Dr. Foster shrugged. "It calms her down and makes her happy. Do you happen to know what triggered this particular mental collapse?"
Mr. Lang sighed. "I believe it's when her ex-boyfriend Whitney Fordman, heir to the Fordman fortune, dumped her and declared his engagement to Adam Knight, Gotham socialite."
"So how was I?" said Lana Lang, dressed in a bubble gum pink dress with matching headband topped off with a powder blue sweater. She was holding a microphone and awaited the praise the judges were sure to give her.

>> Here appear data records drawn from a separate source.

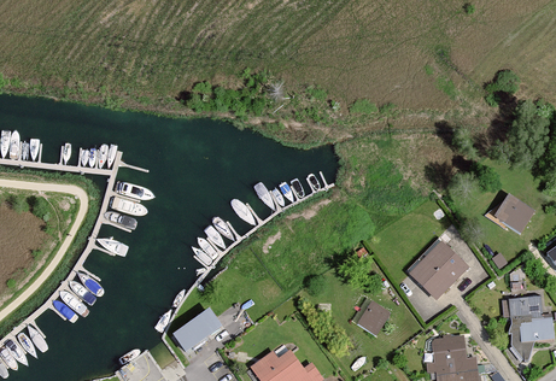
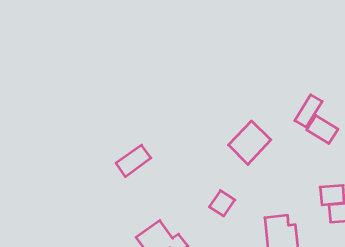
building: none -> [295,95,322,127]
building: [408,240,468,301] -> [228,121,271,165]
building: [174,310,223,354] -> [116,145,151,177]

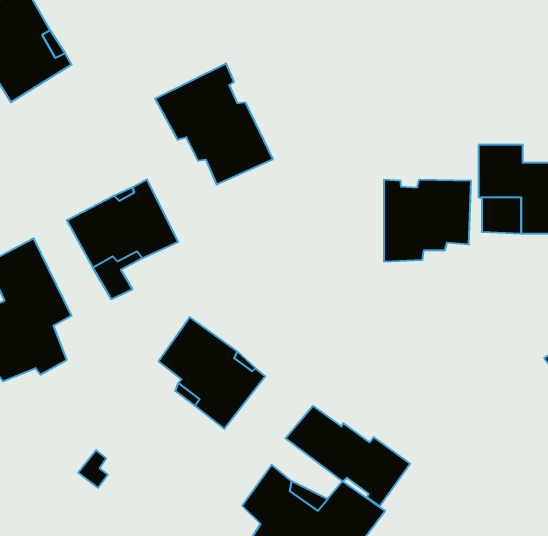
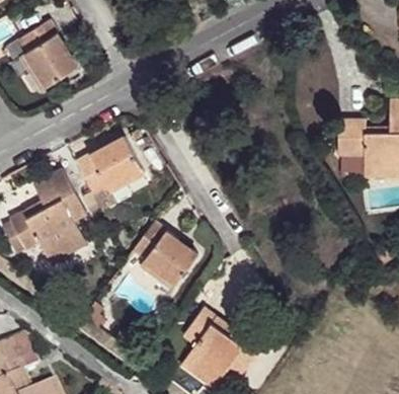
building: [155,63,273,185] -> none
building: [384,180,471,262] -> none
building: [285,406,410,506] -> none

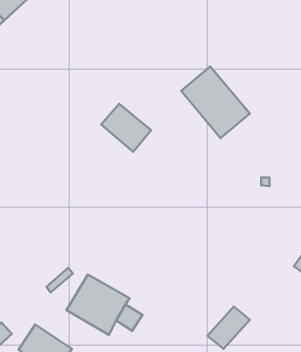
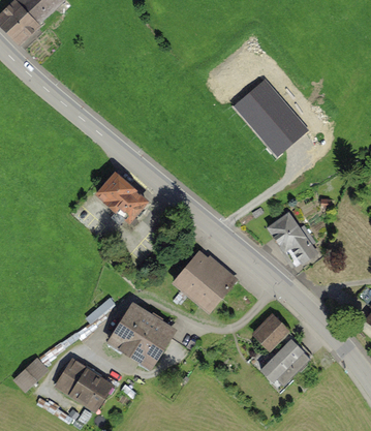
building: [101,104,151,152] -> [95,174,150,226]
building: none -> [266,211,315,261]
building: none -> [176,252,238,313]
building: none -> [250,313,287,350]

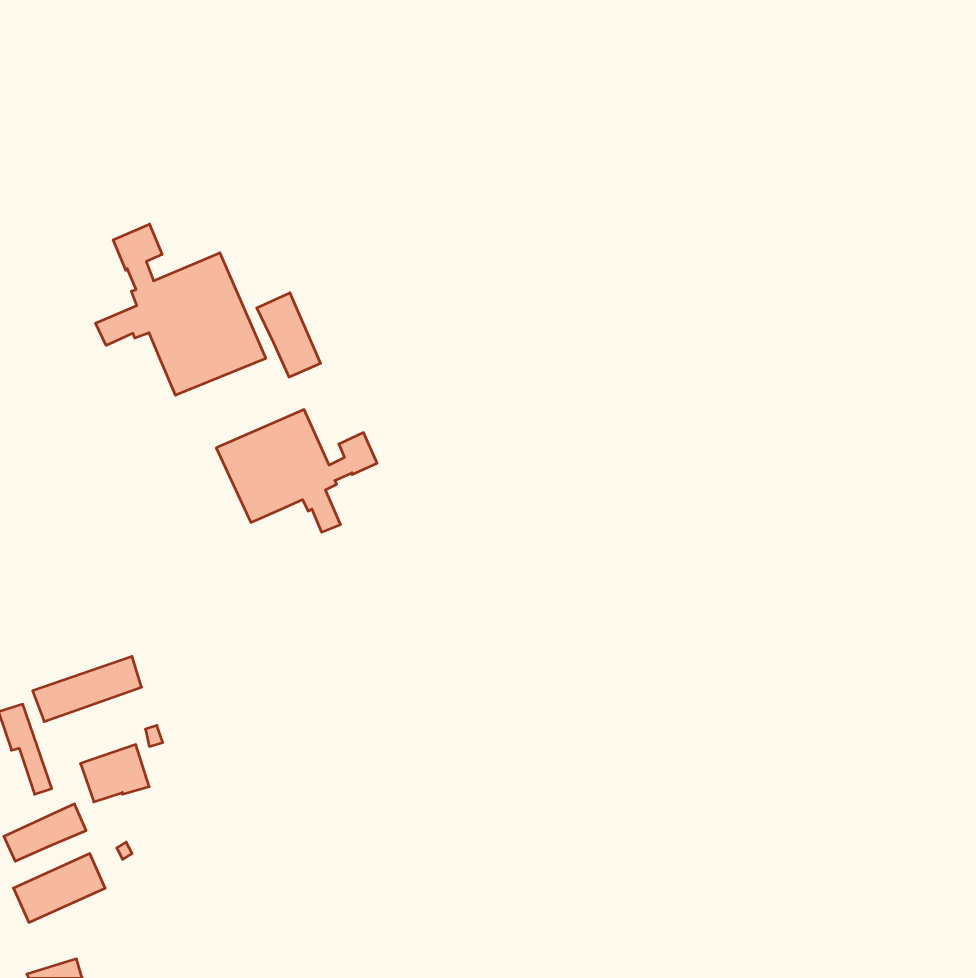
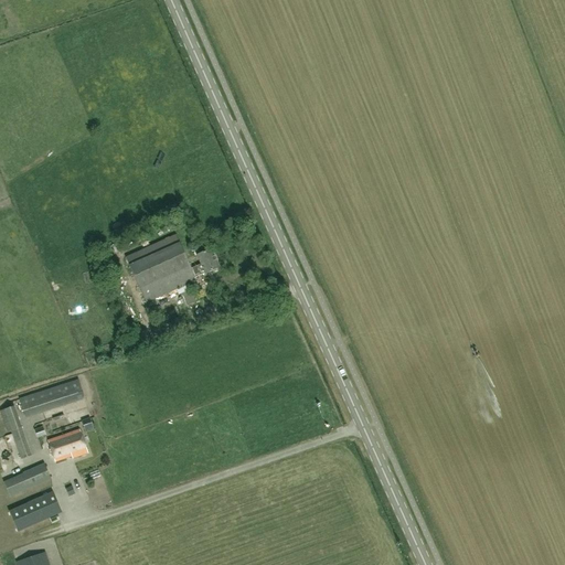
building: [96,224,266,395] -> none
building: [257,293,321,377] -> none

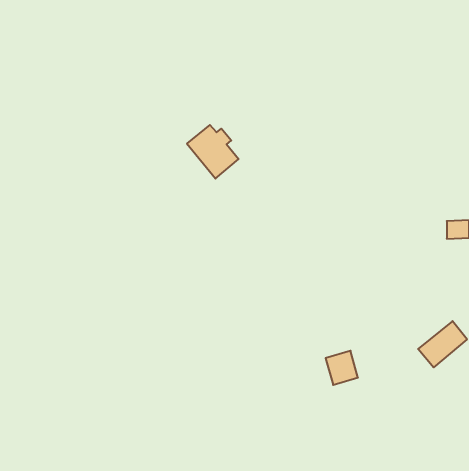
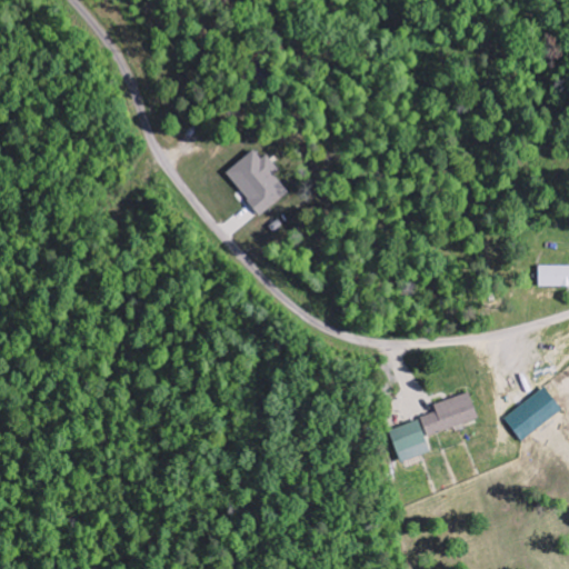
building: none -> [421,393,478,435]

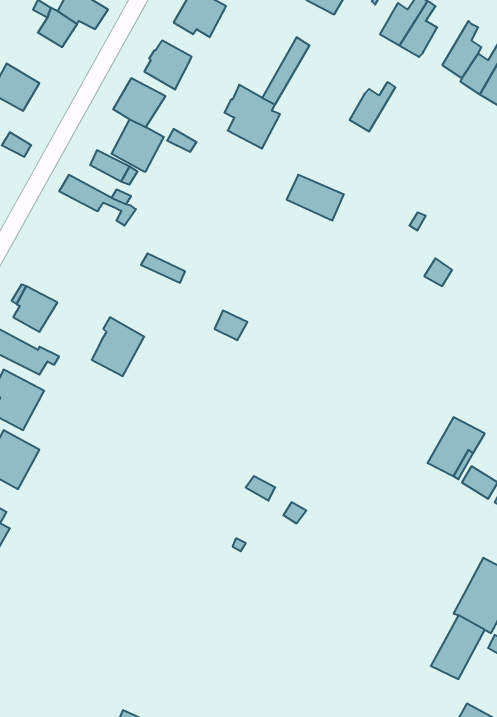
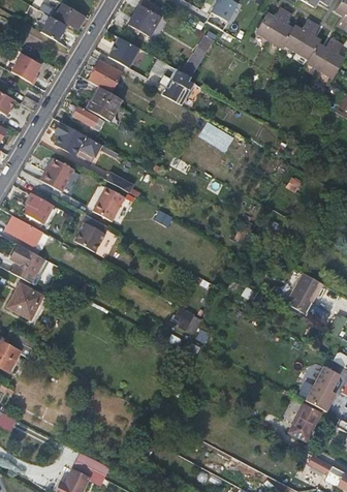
building: [350,82,395,131] -> [284,21,313,52]
building: none -> [41,156,76,189]
building: none -> [95,185,125,218]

Paula just stared at her with her mouth open, unable to say anything remotely nice. Randy hid behind a piece of paper, unable to look at that much pink.
Simon let her have it with double barrels. "That was absolutely ghastly. You can't sing, you can't dance and from your outfit, you can't dress yourself either."
"I wasn't perfect?" she said.
"If I were to let you sing any more on this show, never mind sign you for a record, I would be put on trial for crimes against humanity at the Hague," snapped Simon.
Chloe smiled as she watched the episode where they showcased the worst auditions. This was her best idea ever to get Lana audition for American Idol in Metropolis.